Death of Guiseppe Verdi
Guiseppe Verdi, described by the Italian parliament as 'one of the highest expressions of the national genius' died on January 27th, 1901, aged 87.
The last act of which the composer of Aida and Don Carlos, Rigoletto and Otello seems to have been conscious was buttoning up his waistcoat. Giuseppe Verdi spent his last Christmas and saw in his last New Year in the comfort of his suite at the Grand Hotel in Milan. Eighty-seven-years-old, he was in vigorous health, though he would sometimes wonder aloud why he was still in this world. He could no longer take the long walks he loved, though a late photograph caught him in his black overcoat and top hat one day, long-sightedly scanning a newspaper as he walked past La Scala. His librettist and old friend Arrigo Boito wrote that ‘we were all brightened by the sunshine of that Olympian old age.’
On the morning of January 21st, however, as he sat on his hotel bed dressing, he began to shake, said to the maid, ‘One button more or one button less’ and was knocked unconscious by a stroke. As word spread, straw was laid on the cobbled street outside to muffle the sound of horses and carriages, and tram conductors were instructed not to ring the bell as they passed the building. Crowds stood silently in the street and friends waited anxiously in the hotel, which opened a special press office and posted regular bulletins on a board outside. Verdi never regained consciousness. He died at ten to three on the morning of the 27th, his adopted daughter Maria and his old friend, the soprano Teresa Stolz, at his bedside.
Most of the shops in Milan closed for three days and La Scala and all the theatres closed, while the Italian parliament lamented the loss of ‘the heroic symbol of our Risorgimento’ and ‘one of the highest expressions of the national genius’. Verdi had left instructions for a modest burial in Milan’s municipal cemetery beside his wife Giuseppina, who had died in 1897. It was to be held at dawn or in the evening and without flowers, music or singing. His wishes were respected, but he had underestimated the immense esteem in which he was held by Italians. At seven o’clock on the damp, misty morning of January 30th, as a hearse bore his coffin to the cemetery, some of the crowd along the route apparently began to sing the great ‘Va, pensiero’ chorus from Verdi’s opera Nabucco, which had stopped the show on the first night at La Scala in 1842: ‘Va, pensiero, sull’ali dorate’ (‘Fly, thought, on wings of gold’). After unification, ‘Va, pensiero’ had become almost a national anthem of the new Italy. In the song of the exiled Jews lamenting their lost homeland, Italians were able to hear poignantly echoed their own longing for freedom from foreign rule.

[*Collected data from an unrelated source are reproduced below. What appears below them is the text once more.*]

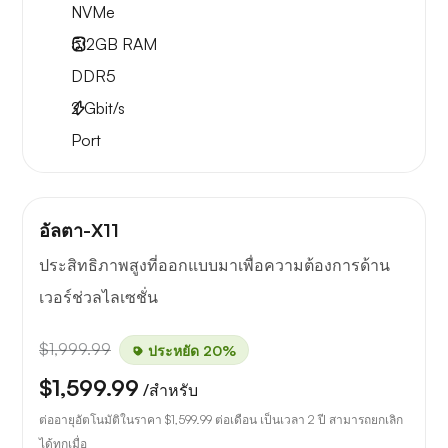
NVMe
512GB
RAM
DDR5
2
Gbit/s
Port
อัลตา-X11
ประสิทธิภาพสูงที่ออกแบบมาเพื่อความต้องการด้าน
เวอร์ช่วลไลเซชั่น
$1,999.99
ประหยัด 20%
$1,599.99
/สำหรับ
ต่ออายุอัตโนมัติในราคา
$1,599.99
ต่อเดือน เป็นเวลา 2 ปี สามารถยกเลิก
ได้ทุกเมื่อ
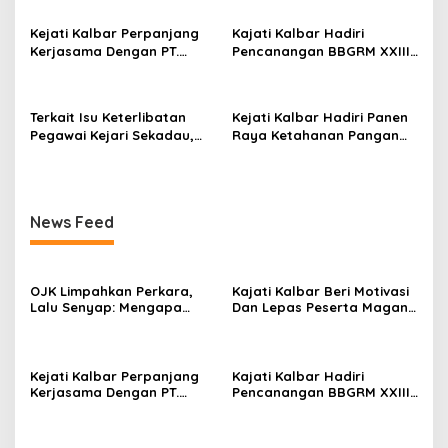
Investree Nyaris Hilang
dari Pemberitaan?
Kejati Kalbar Perpanjang
Kajati Kalbar Hadiri
Kerjasama Dengan PT.
Pencanangan BBGRM XXIII,
Angkasa Pura Indonesia
HKG Ke – 54 Dan Harganas
Ke – 33 Tingkat Provinsi
Kalimantan Barat Tahun
Terkait Isu Keterlibatan
Kejati Kalbar Hadiri Panen
2026
Pegawai Kejari Sekadau,
Raya Ketahanan Pangan
Kejati Kalbar Tegaskan
TNI
Pemeriksaan Internal
Secara Obyektif
News Feed
OJK Limpahkan Perkara,
Kajati Kalbar Beri Motivasi
Lalu Senyap: Mengapa
Dan Lepas Peserta Magang
Kasus Mantan Bos
FKPKBM Kalimantan Barat
Investree Nyaris Hilang
dari Pemberitaan?
Kejati Kalbar Perpanjang
Kajati Kalbar Hadiri
Kerjasama Dengan PT.
Pencanangan BBGRM XXIII,
Angkasa Pura Indonesia
HKG Ke – 54 Dan Harganas
Ke – 33 Tingkat Provinsi
Kalimantan Barat Tahun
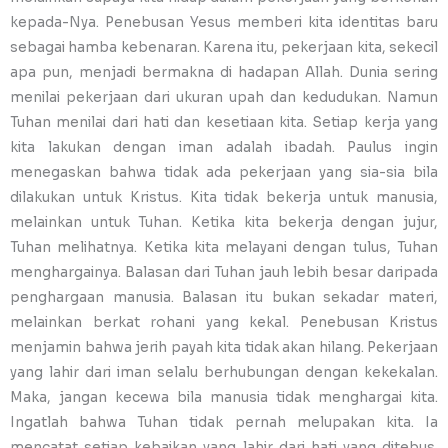
kepada-Nya. Penebusan Yesus memberi kita identitas baru
sebagai hamba kebenaran. Karena itu, pekerjaan kita, sekecil
apa pun, menjadi bermakna di hadapan Allah. Dunia sering
menilai pekerjaan dari ukuran upah dan kedudukan. Namun
Tuhan menilai dari hati dan kesetiaan kita. Setiap kerja yang
kita lakukan dengan iman adalah ibadah. Paulus ingin
menegaskan bahwa tidak ada pekerjaan yang sia-sia bila
dilakukan untuk Kristus. Kita tidak bekerja untuk manusia,
melainkan untuk Tuhan. Ketika kita bekerja dengan jujur,
Tuhan melihatnya. Ketika kita melayani dengan tulus, Tuhan
menghargainya. Balasan dari Tuhan jauh lebih besar daripada
penghargaan manusia. Balasan itu bukan sekadar materi,
melainkan berkat rohani yang kekal. Penebusan Kristus
menjamin bahwa jerih payah kita tidak akan hilang. Pekerjaan
yang lahir dari iman selalu berhubungan dengan kekekalan.
Maka, jangan kecewa bila manusia tidak menghargai kita.
Ingatlah bahwa Tuhan tidak pernah melupakan kita. Ia
mencatat setiap kebaikan yang lahir dari hati yang ditebus.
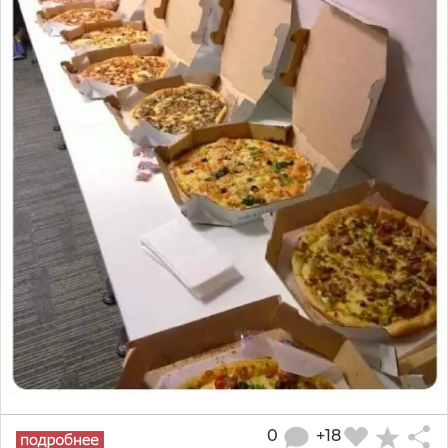
0
+18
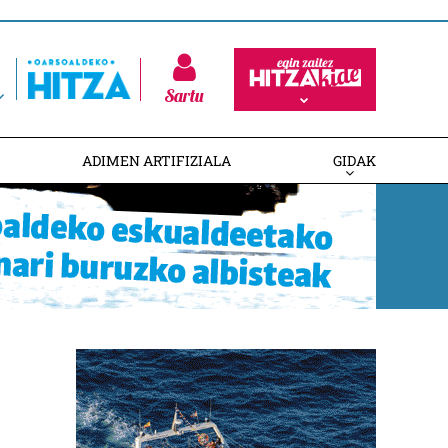
Sartu
ADIMEN ARTIFIZIALA
GIDAK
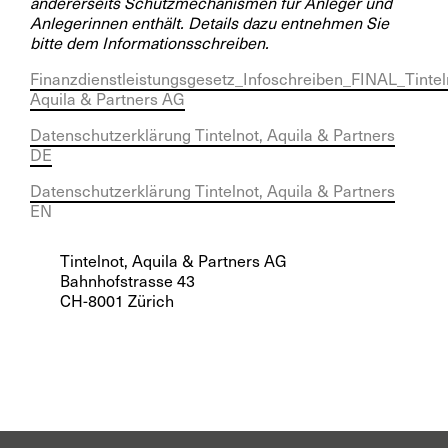
andererseits Schutzmechanismen für Anleger und
Anlegerinnen enthält. Details dazu entnehmen Sie
bitte dem Informationsschreiben.
Finanzdienstleistungsgesetz_Infoschreiben_FINAL_Tintel
Aquila & Partners AG
Datenschutzerklärung Tintelnot, Aquila & Partners
DE
Datenschutzerklärung Tintelnot, Aquila & Partners
EN
Tintelnot, Aquila & Partners AG
Bahnhofstrasse 43
CH-8001 Zürich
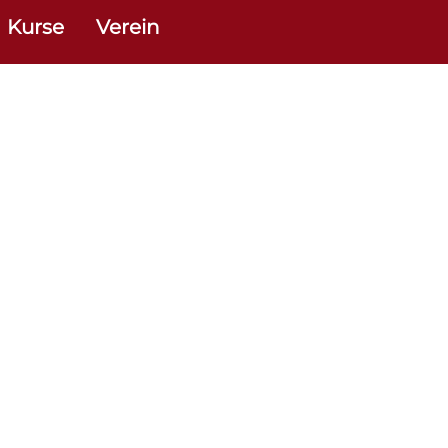
Kurse
Verein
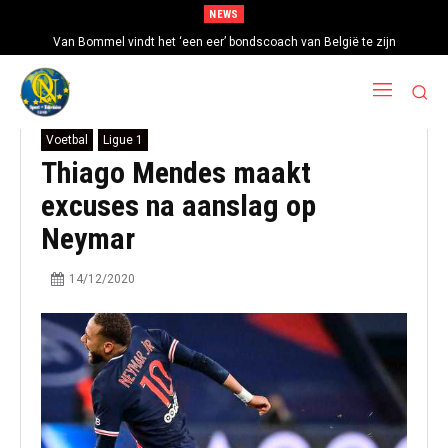
NEWS
Van Bommel vindt het ‘een eer’ bondscoach van België te zijn
Voetbal
Ligue 1
Thiago Mendes maakt
excuses na aanslag op
Neymar
14/12/2020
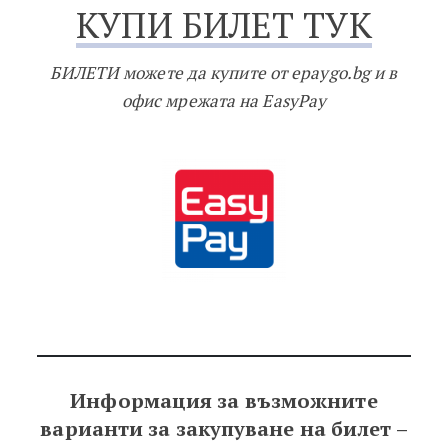
КУПИ БИЛЕТ ТУК
БИЛЕТИ можете да купите от epaygo.bg и в
офис мрежата на EasyPay
Информация за възможните
варианти за закупуване на билет –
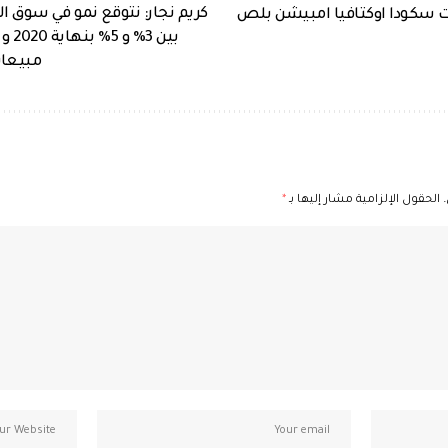
كريم نجار: نتوقع نمو في سوق 
سكودا اوكتافيا امبيشن بلص
بين 
مبيعات
الحقول الإلزامية مشار إليها بـ
*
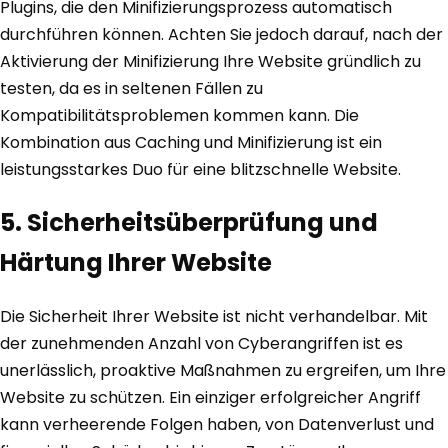
Plugins, die den Minifizierungsprozess automatisch
durchführen können. Achten Sie jedoch darauf, nach der
Aktivierung der Minifizierung Ihre Website gründlich zu
testen, da es in seltenen Fällen zu
Kompatibilitätsproblemen kommen kann. Die
Kombination aus Caching und Minifizierung ist ein
leistungsstarkes Duo für eine blitzschnelle Website.
5. Sicherheitsüberprüfung und
Härtung Ihrer Website
Die Sicherheit Ihrer Website ist nicht verhandelbar. Mit
der zunehmenden Anzahl von Cyberangriffen ist es
unerlässlich, proaktive Maßnahmen zu ergreifen, um Ihre
Website zu schützen. Ein einziger erfolgreicher Angriff
kann verheerende Folgen haben, von Datenverlust und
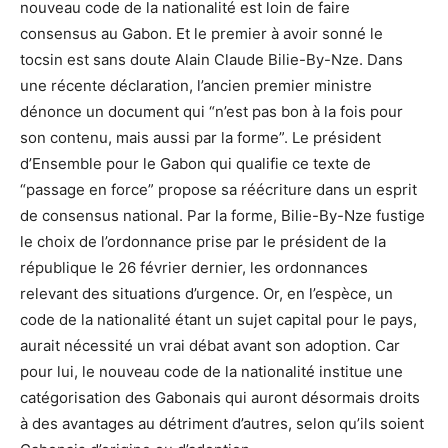
nouveau code de la nationalité est loin de faire
consensus au Gabon. Et le premier à avoir sonné le
tocsin est sans doute Alain Claude Bilie-By-Nze. Dans
une récente déclaration, l’ancien premier ministre
dénonce un document qui “n’est pas bon à la fois pour
son contenu, mais aussi par la forme”. Le président
d’Ensemble pour le Gabon qui qualifie ce texte de
“passage en force” propose sa réécriture dans un esprit
de consensus national. Par la forme, Bilie-By-Nze fustige
le choix de l’ordonnance prise par le président de la
république le 26 février dernier, les ordonnances
relevant des situations d’urgence. Or, en l’espèce, un
code de la nationalité étant un sujet capital pour le pays,
aurait nécessité un vrai débat avant son adoption. Car
pour lui, le nouveau code de la nationalité institue une
catégorisation des Gabonais qui auront désormais droits
à des avantages au détriment d’autres, selon qu’ils soient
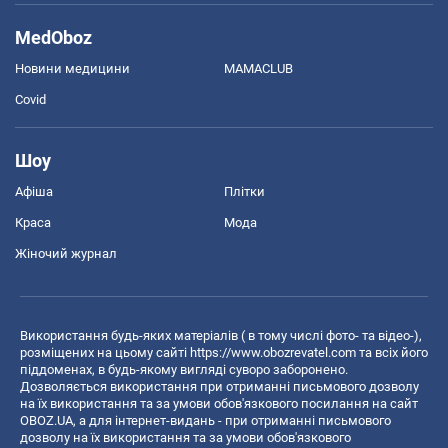
MedOboz
Новини медицини
MAMACLUB
Covid
Шоу
Афіша
Плітки
Краса
Мода
Жіночий журнал
Використання будь-яких матеріалів ( в тому числі фото- та відео-),
розміщених на цьому сайті
https://www.obozrevatel.com
та всіх його
піддоменах, в будь-якому вигляді суворо заборонено.
Дозволяється використання при отриманні письмового дозволу
на їх використання та за умови обов'язкового посилання на сайт
OBOZ.UA, а для інтернет-видань - при отриманні письмового
дозволу на їх використання та за умови обов'язкового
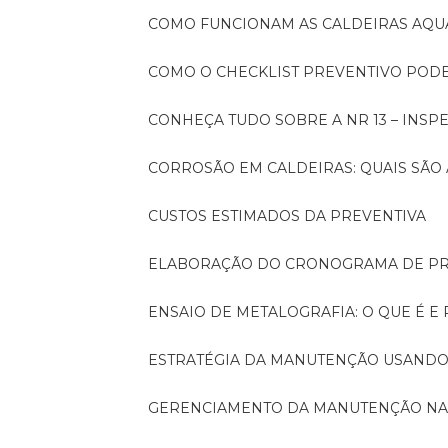
COMO FUNCIONAM AS CALDEIRAS AQU
COMO O CHECKLIST PREVENTIVO PO
CONHEÇA TUDO SOBRE A NR 13 – INS
CORROSÃO EM CALDEIRAS: QUAIS SÃ
CUSTOS ESTIMADOS DA PREVENTIVA
ELABORAÇÃO DO CRONOGRAMA DE PR
ENSAIO DE METALOGRAFIA: O QUE É E
ESTRATÉGIA DA MANUTENÇÃO USANDO
GERENCIAMENTO DA MANUTENÇÃO NA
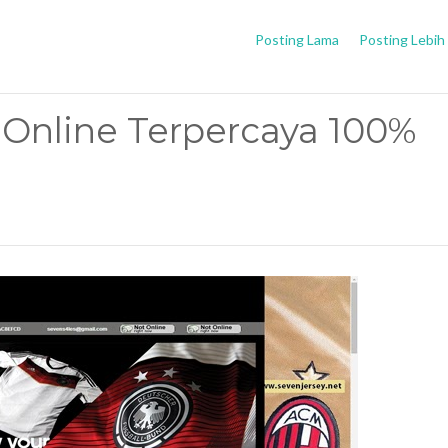
Posting Lama
Posting Lebih
 Online Terpercaya 100%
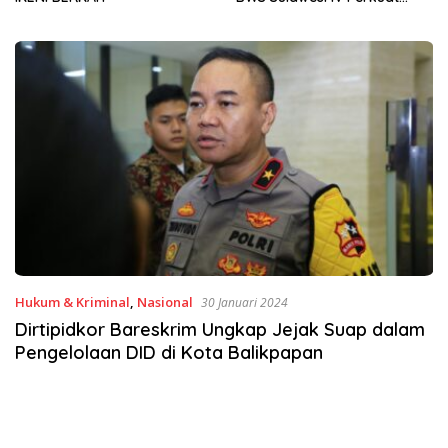
Sinergi Jaga Irigasi Amohalo
Hukum & Kriminal
,
Nasional
30 Januari 2024
Dirtipidkor Bareskrim Ungkap Jejak Suap dalam
Pengelolaan DID di Kota Balikpapan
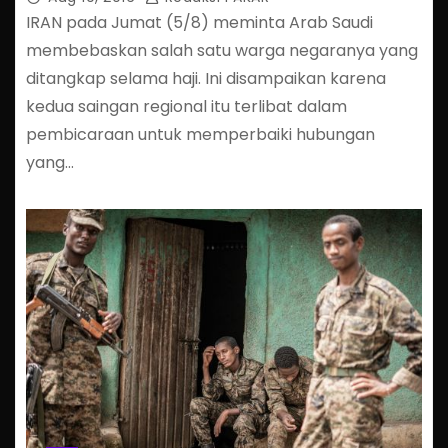
IRAN pada Jumat (5/8) meminta Arab Saudi
membebaskan salah satu warga negaranya yang
ditangkap selama haji. Ini disampaikan karena
kedua saingan regional itu terlibat dalam
pembicaraan untuk memperbaiki hubungan
yang…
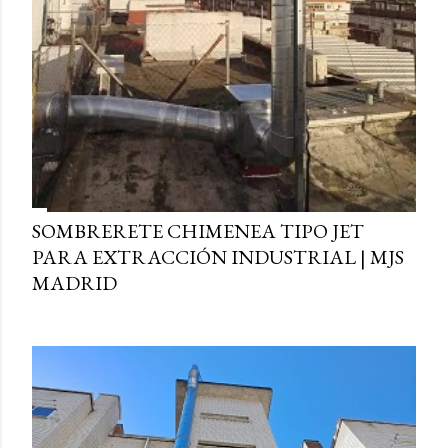
SOMBRERETE CHIMENEA TIPO JET
PARA EXTRACCIÓN INDUSTRIAL | MJS
MADRID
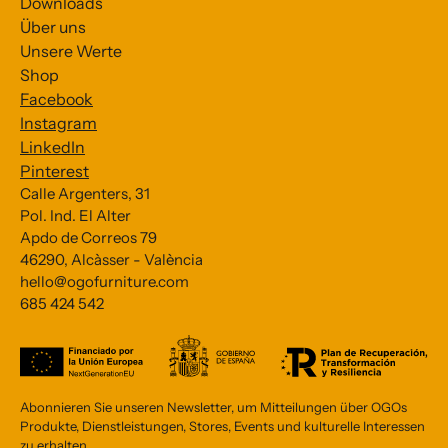
Downloads
Über uns
Unsere Werte
Shop
Facebook
Instagram
LinkedIn
Pinterest
Calle Argenters, 31
Pol. Ind. El Alter
Apdo de Correos 79
Subscribe to our Newsletter
46290, Alcàsser - València
hello@ogofurniture.com
*
indicates required
685 424 542
*
Email Address
Abonnieren Sie unseren Newsletter, um Mitteilungen über OGOs
Produkte, Dienstleistungen, Stores, Events und kulturelle Interessen
zu erhalten.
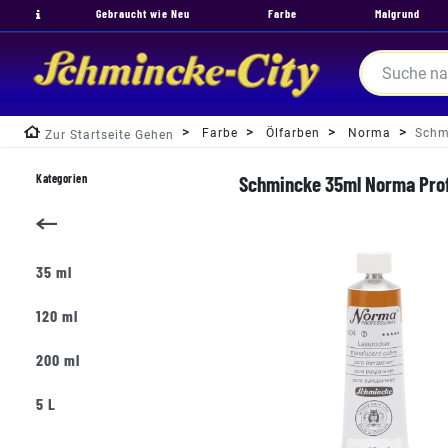
Gebraucht wie Neu
Farbe
Malgrund
Farbe
Ölfarben
Norma
Schm
Zur Startseite Gehen
Kategorien
Schmincke 35ml Norma Prof
35 ml
120 ml
200 ml
5 L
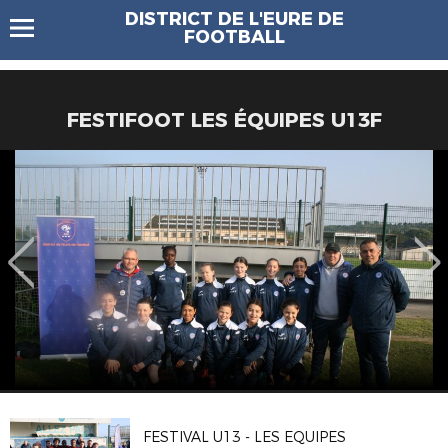
DISTRICT DE L'EURE DE
FOOTBALL
FESTIFOOT LES ÉQUIPES U13F
FESTIVAL U13 - LES EQUIPES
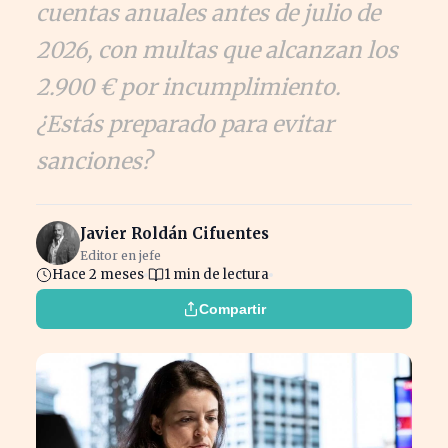
cuentas anuales antes de julio de
2026, con multas que alcanzan los
2.900 € por incumplimiento.
¿Estás preparado para evitar
sanciones?
Javier Roldán Cifuentes
Editor en jefe
Hace 2 meses
1 min de lectura
Compartir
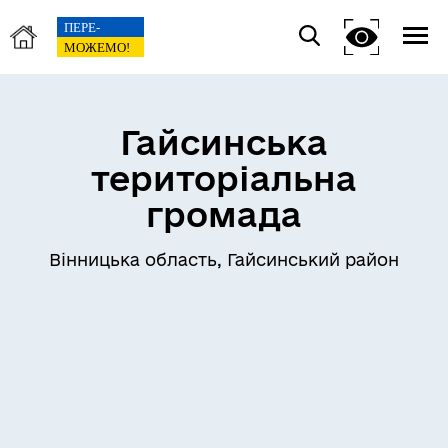
Гайсинська
територіальна
громада
Вінницька область, Гайсинський район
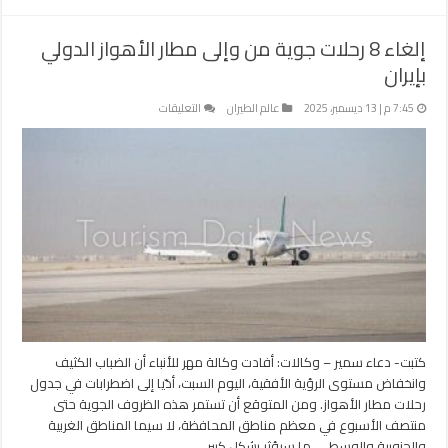
إلغاء 8 رحلات جوية من وإلى مطار الأهواز الدولي
بإيران
على
7:45 م | 13 ديسمبر، 2025
عالم الطيران
التعليقات
إلغاء
8
رحلات
جوية
من
وإلى
مطار
الأهواز
الدولي
بإيران
مغلقة
كتبت- دعاء سمير – وكالات: أفادت وكالة مهر للأنباء أن الضباب الكثيف
وانخفاض مستوى الرؤية الأفقية، اليوم السبت، أدّيا إلى اضطرابات في جدول
رحلات مطار الأهواز. ومن المتوقع أن تستمر هذه الظروف الجوية حتى
منتصف الأسبوع في معظم مناطق المحافظة، لا سيما المناطق الغربية
والجنوبية والوسطى، ما سيؤثر بشكل كبير …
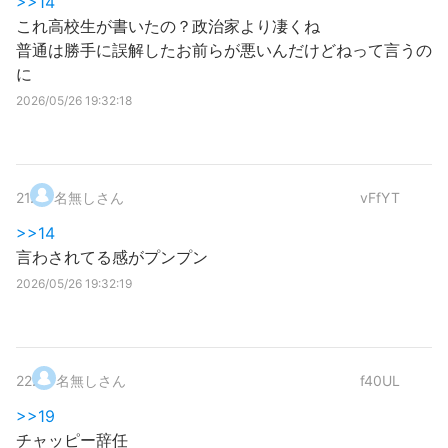
>>14
これ高校生が書いたの？政治家より凄くね
普通は勝手に誤解したお前らが悪いんだけどねって言うの
に
2026/05/26 19:32:18
21
.
名無しさん
vFfYT
>>14
言わされてる感がプンプン
2026/05/26 19:32:19
22
.
名無しさん
f40UL
>>19
チャッピー辞任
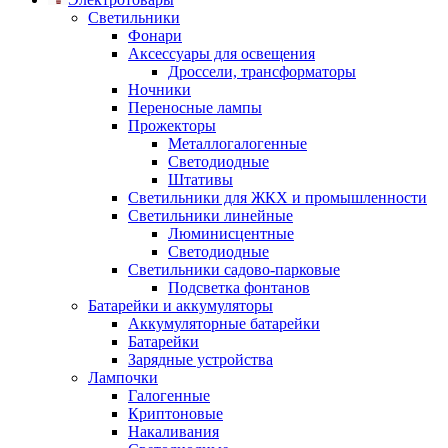
Светильники
Фонари
Аксессуары для освещения
Дроссели, трансформаторы
Ночники
Переносные лампы
Прожекторы
Металлогалогенные
Светодиодные
Штативы
Светильники для ЖКХ и промышленности
Светильники линейные
Люминисцентные
Светодиодные
Светильники садово-парковые
Подсветка фонтанов
Батарейки и аккумуляторы
Аккумуляторные батарейки
Батарейки
Зарядные устройства
Лампочки
Галогенные
Криптоновые
Накаливания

A month later, on February 26th, Verdi and his wife’s coffins were moved to the newly completed Casa di Riposa per Musicisti (Musicians’ House of Rest) in what amounted to a state funeral. Some 300,000 people crammed the streets of Milan as the immense funeral carriage, drawn by six horses, passed in slow procession, followed by a cortège of leading politicians and dignitaries, foreign representatives, and officials from numerous Italian cities. Six carriages bore wreaths and floral tributes. As the procession left the cemetery, ‘Va, pensiero’ was sung by a chorus 800 strong, conducted by Toscanini, and when the cortège reached the Casa di Riposa, it was greeted by the ‘Miserere’ from Il Trovatore.
Verdi was born in the heyday of Beethoven. In a golden age of great music he was the contemporary of Wagner, Brahms and Tchaikovsky, all of whom he outlived. Verdi had lived through the creation of modern Italy as an independent country, a cause to which he was passionately committed. How far his early operatic successes in the 1840s appealed directly to Italian nationalist sentiment at the time has been questioned, but they certainly did in retrospect and he was elected to the first Italian parliament in 1861, though he rarely attended. The veneration in which he was held by his countrymen was a tribute to the position he had achieved as a figurehead of Italian national pride as much as to the glory of his music.